Notification to the FTC
Vendors of PHR and PHR related entities shall also notify the FTC following the discovery of a breach of security. If the breach involves 500 or more individuals, such notice shall be provided as soon as possible and in no case later than 10 business days following the date of discovery. If the breach involves fewer than 500 individuals, the vendor or entity may maintain a log of the breach and submit it annually to the FTC.
Vendors of PHR and PHR related entities must also notify prominent media outlets serving a state or jurisdiction in which 500 residents or more are affected. The FTC Rule mirrors the HHS requirements on this issue.
Notice by Third Party Service Providers
Upon discovery of a breach, third party service providers must notify the vendor of PHR or the PHR related entity and identify each customer whose unsecured PHR identifiable health information has been, or is reasonably believed to have been acquired during such breach. Vendors of PHR and PHR related entities must notify third party service providers of their status as vendors of PHR or PHR related entities subject to the FTC Rule.
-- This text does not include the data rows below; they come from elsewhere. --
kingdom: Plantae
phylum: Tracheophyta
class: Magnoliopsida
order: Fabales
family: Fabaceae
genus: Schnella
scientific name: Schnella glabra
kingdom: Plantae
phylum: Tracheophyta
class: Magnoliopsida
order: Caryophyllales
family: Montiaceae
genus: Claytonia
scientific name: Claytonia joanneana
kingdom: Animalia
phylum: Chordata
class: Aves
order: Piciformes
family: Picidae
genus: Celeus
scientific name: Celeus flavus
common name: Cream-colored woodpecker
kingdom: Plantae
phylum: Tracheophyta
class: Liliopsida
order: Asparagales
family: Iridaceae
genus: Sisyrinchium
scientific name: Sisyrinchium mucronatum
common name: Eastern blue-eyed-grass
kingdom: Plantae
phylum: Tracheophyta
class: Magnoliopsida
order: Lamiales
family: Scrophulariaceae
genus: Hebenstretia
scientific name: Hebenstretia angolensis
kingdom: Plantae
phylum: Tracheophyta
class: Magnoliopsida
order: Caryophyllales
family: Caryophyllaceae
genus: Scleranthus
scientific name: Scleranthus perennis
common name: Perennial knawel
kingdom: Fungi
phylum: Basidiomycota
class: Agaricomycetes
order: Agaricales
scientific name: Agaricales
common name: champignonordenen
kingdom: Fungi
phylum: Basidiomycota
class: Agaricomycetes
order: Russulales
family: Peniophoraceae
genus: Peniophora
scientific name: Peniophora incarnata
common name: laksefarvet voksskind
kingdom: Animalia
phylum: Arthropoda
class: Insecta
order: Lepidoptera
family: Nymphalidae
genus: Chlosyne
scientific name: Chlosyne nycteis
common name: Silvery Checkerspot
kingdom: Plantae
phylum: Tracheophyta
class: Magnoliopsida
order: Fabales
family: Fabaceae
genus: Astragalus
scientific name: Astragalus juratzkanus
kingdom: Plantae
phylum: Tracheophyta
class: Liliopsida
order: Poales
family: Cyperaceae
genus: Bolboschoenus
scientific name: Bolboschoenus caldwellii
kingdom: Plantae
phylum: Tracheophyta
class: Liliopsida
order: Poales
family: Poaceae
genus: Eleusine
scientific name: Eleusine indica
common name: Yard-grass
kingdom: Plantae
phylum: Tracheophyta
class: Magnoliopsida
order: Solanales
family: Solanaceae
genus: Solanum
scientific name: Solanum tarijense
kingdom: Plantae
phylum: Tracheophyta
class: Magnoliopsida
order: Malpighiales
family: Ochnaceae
Entities with Overlapping and Dual Roles
At times, vendors of PHR and other entities regulated by the FTC Rule may have roles that overlap with both the FTC and HHS rules. These entities must be prepared to determine which breach notification requirements to follow and have policies in place to track customer lists of their own as well as those of covered entities that use their services. These relationships must be carefully analyzed to ensure that individuals receive proper notification under either the FTC or HHS Rules.
Planning and Preparation
Covered entities, business associates and entities regulated by the FTC Rule will be significantly affected by these breach notification requirements and should begin updating policies, procedures and related contracts to ensure timely compliance with the new provisions.